Piskorski: To próba umiędzynarodowienia konfliktu
Były poseł Samoobrony pisze na swoim blogu, że obecne ustalenia pozwalają stwierdzić, że zestrzelenie mogło nastąpić zarówno z ziemi – wyrzutniami S-300 lub „Buk”, jak i z powietrza.
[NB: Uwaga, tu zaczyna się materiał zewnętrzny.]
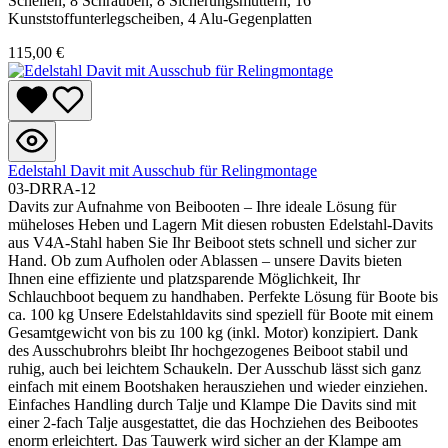
Schellen, 8 Schrauben, 8 Sicherungsmuttern, 16
Kunststoffunterlegscheiben, 4 Alu-Gegenplatten
115,00 €
Edelstahl Davit mit Ausschub für Relingmontage
03-DRRA-12
Davits zur Aufnahme von Beibooten – Ihre ideale Lösung für
müheloses Heben und Lagern Mit diesen robusten Edelstahl-Davits
aus V4A-Stahl haben Sie Ihr Beiboot stets schnell und sicher zur
Hand. Ob zum Aufholen oder Ablassen – unsere Davits bieten
Ihnen eine effiziente und platzsparende Möglichkeit, Ihr
Schlauchboot bequem zu handhaben. Perfekte Lösung für Boote bis
ca. 100 kg Unsere Edelstahldavits sind speziell für Boote mit einem
Gesamtgewicht von bis zu 100 kg (inkl. Motor) konzipiert. Dank
des Ausschubrohrs bleibt Ihr hochgezogenes Beiboot stabil und
ruhig, auch bei leichtem Schaukeln. Der Ausschub lässt sich ganz
einfach mit einem Bootshaken herausziehen und wieder einziehen.
Einfaches Handling durch Talje und Klampe Die Davits sind mit
einer 2-fach Talje ausgestattet, die das Hochziehen des Beibootes
enorm erleichtert. Das Tauwerk wird sicher an der Klampe am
W jego opinii "zaawansowanego sprzętu siły DNR raczej nie mają, podobnie jak ludzi zdolnych do jego obsługi".
Za to - jak przekonuje - "myśliwce Su-25 ukraińskich sił zbrojnych regularnie latały i brały udział w działaniach wojennych, ostrzeliwując Donbas nawet w ostatnich dniach".
Co więcej, Piskorski podkreśla, że oświadczenie prezydenta Petro Poroszenko wskazuje na próbę umiędzynarodowienia konfliktu w obliczu kolejnych porażek sił kijowskich na froncie.
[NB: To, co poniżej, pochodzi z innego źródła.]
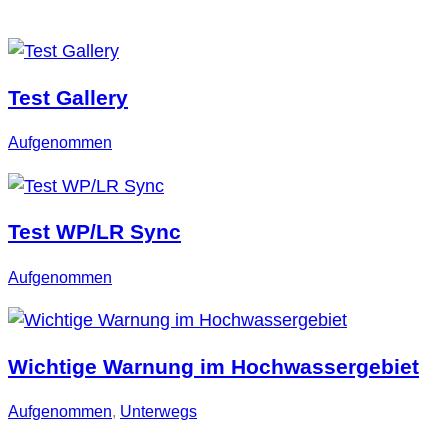
Test Gallery
Aufgenommen
Test WP/LR Sync
Aufgenommen
Wichtige Warnung im Hochwassergebiet
Aufgenommen
, 
Unterwegs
Zdaniem byłego posła Samoobrony z poszlak tych wynika, że władze Ukrainy mogly dokonać tego zestrzelenia, żeby otrzymać wsparcie militarne m.in. od USA. "Potrzebują casus belli, argumentu, który pozwoli uzasadnić opinii publicznej państw NATO konieczność interwencji lądowej po stronie Ukrainy" - przekonuje, dodając, że nic nie wzburza opinii publicznej tak, jak widok ciał setek cywilnych pasażerów, w tym dziesiątek dzieci".
Jak wskazuje, konecepcja ta rozpatrywana jest nawet w zachodnich mediach. "Nagłówki zachodnich mediów już w pierwszych godzinach po katastrofie krzyczały wytłuszczonymi literami „Rosjanie zestrzelili samolot pasażerski! „Po trupach kilkuset ofiar lecących z Amsterdamu do Kuala Lumpur Poroszenko i jego mocodawcy zza oceanu prą do III wojny światowej".
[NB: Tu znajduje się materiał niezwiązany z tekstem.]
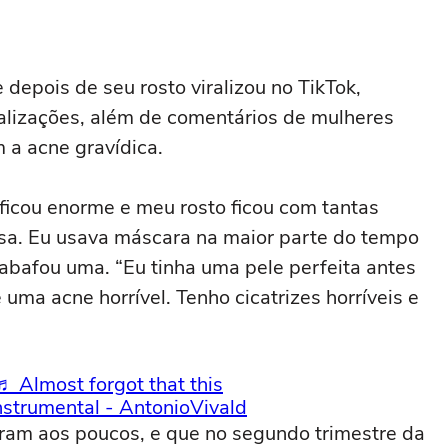
depois de seu rosto viralizou no TikTok,
lizações, além de comentários de mulheres
 a acne gravídica.
ficou enorme e meu rosto ficou com tantas
asa. Eu usava máscara na maior parte do tempo
abafou uma. “Eu tinha uma pele perfeita antes
 uma acne horrível. Tenho cicatrizes horríveis e
♬ Almost forgot that this
nstrumental - AntonioVivald
ram aos poucos, e que no segundo trimestre da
Korwin-Mikke: Wojna światowa coraz bliżej
Przemyślenia w podobnym tonie snuje na swoim profilu Facebookowym eurodepytowany Janusz Korwin-Mikke, który tytułuje swoje przemyślenia: "Wojna światowa coraz bliżej". Lider Nowej Prawicy pyta na jakiej podstawie prezydent Ukrainy Poroszenko od razu ogłosił, że został samolot został zestrzelony. Pyta też, na jakiej podstawie Władimir Putin stwierdził, że odpowiedzialność ponosi Ukraina, bo zestrzelenie nastąpiło nad jej terytorium. Idąc tym tropem można - zdaniem Korwin-Mikkego - dojść do wniosku, że odpowiedzialność za katastrofę pod Smoleńskiem ponosi nie kto inny, jak Federacja Rosyjska.
Korwin-Mikke: Rosja i separatyści nie mieli interesu w zestrzeleniu Boeinga
Zdaniem szefa Nowej Prawicy kwestą oczywistą jest, że separatyści nie mieli możliwości technicznych ani interesu w tym, żeby dokonać zestrzelenia. "Nie bardzo widać, jaki interes mieliby tu Rosjanie" - wskazuje. Zastanawiając się nad tym, kto faktycznie mógł dokonać zestrzelenia pisze: "Więc jeśli rzeczywiście ktoś go zestrzelił - to kto? Ukraińcy polujący na samolot, którym miał lecieć Prezydent FR? Czy ktoś, kto dąży do wywołania III wojny światowej?".